A good year afterward I was dining with the Prays at Kensington. There was another man there—a tiresome fool. The second Mrs. Pray has a knack of collecting stupid people—the sort of stupid people who are small somebodies in their particular line. This man had been abroad collecting rare orchids. His name was Hopkins. It is such a common name that, although I remembered poor Orchard at once, I never thought of asking him if he knew the Inn. Still, I brought the conversation round to it. After dinner, when Mrs. Pray had left us, I said to Pray:

“There is a man called Jackson in your old set. And Kinsman’s gone—to the bad some say.”

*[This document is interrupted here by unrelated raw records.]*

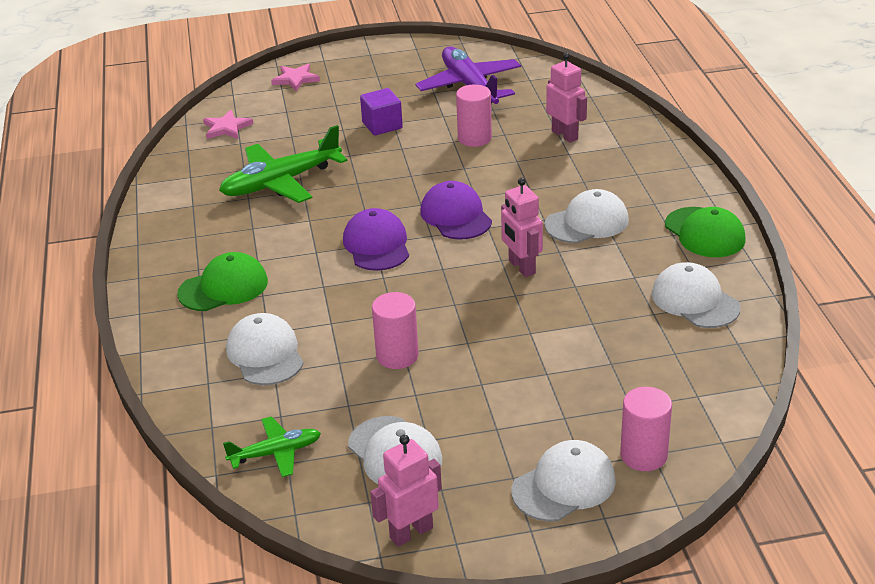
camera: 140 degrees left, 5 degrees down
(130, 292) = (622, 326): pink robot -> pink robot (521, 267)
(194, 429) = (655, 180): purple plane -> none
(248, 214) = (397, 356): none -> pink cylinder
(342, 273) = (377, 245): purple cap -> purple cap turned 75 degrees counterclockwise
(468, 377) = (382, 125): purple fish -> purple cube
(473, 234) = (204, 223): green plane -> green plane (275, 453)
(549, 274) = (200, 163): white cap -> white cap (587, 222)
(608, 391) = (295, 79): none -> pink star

Hopkins pricked up his ears.

“You are talking of the Inn,” he said, and mentioned my number. “Odd thing! I have a set in that very house. Top floor, right-hand side as you go up the stairs. Of course you’ve seen my name—Hopkins.”

I could only look at him and nod my head. He filled his glass and carefully cut the end of a cigar.

He was the most commonplace, prosperous-looking man you can possibly imagine. I thought of Orchard’s Hopkins—“Decided stoop, Norfolk jacket, and soft hat.” This man’s shoulders were well squared back and ingeniously padded by his tailor. He was the sort of man who would never wear a Norfolk jacket in town; a man who would go to spend Sunday in the country in a black diagonal coat, and take his top hat with him in case of emergency. I looked at him, looked into his dull, bulging eyes. Eyes without depth, without secrets, without soul—just eyes! hard, glassy things put for purely practical purposes into his head! It was clearly superfluous to ask him if he took an interest in Italian art or played the violin.

“Perhaps you can explain,” he continued. “I went to the Inn the week before last. They’ve painted my name out on the door of the right-hand set and stuck it on the left-hand set with another man’s. I took his name—wait a moment.”

He brought out a fat notebook—he was the kind of accurate dullard who would be sure to take notes.

“D. B. ORCHARD. That’s it. Now, who is he? I couldn’t find out. I went and beat up the man who does most of the painting, and he didn’t know. It was a piece of confounded impudence. It may have done me some injury—I use the place as a business address. If it was a practical joke, then it was a very foolish one, and in precious bad taste.”

He began to look swollen and angry; looked at me as if he half suspected that I’d a hand in it. No doubt I looked guilty.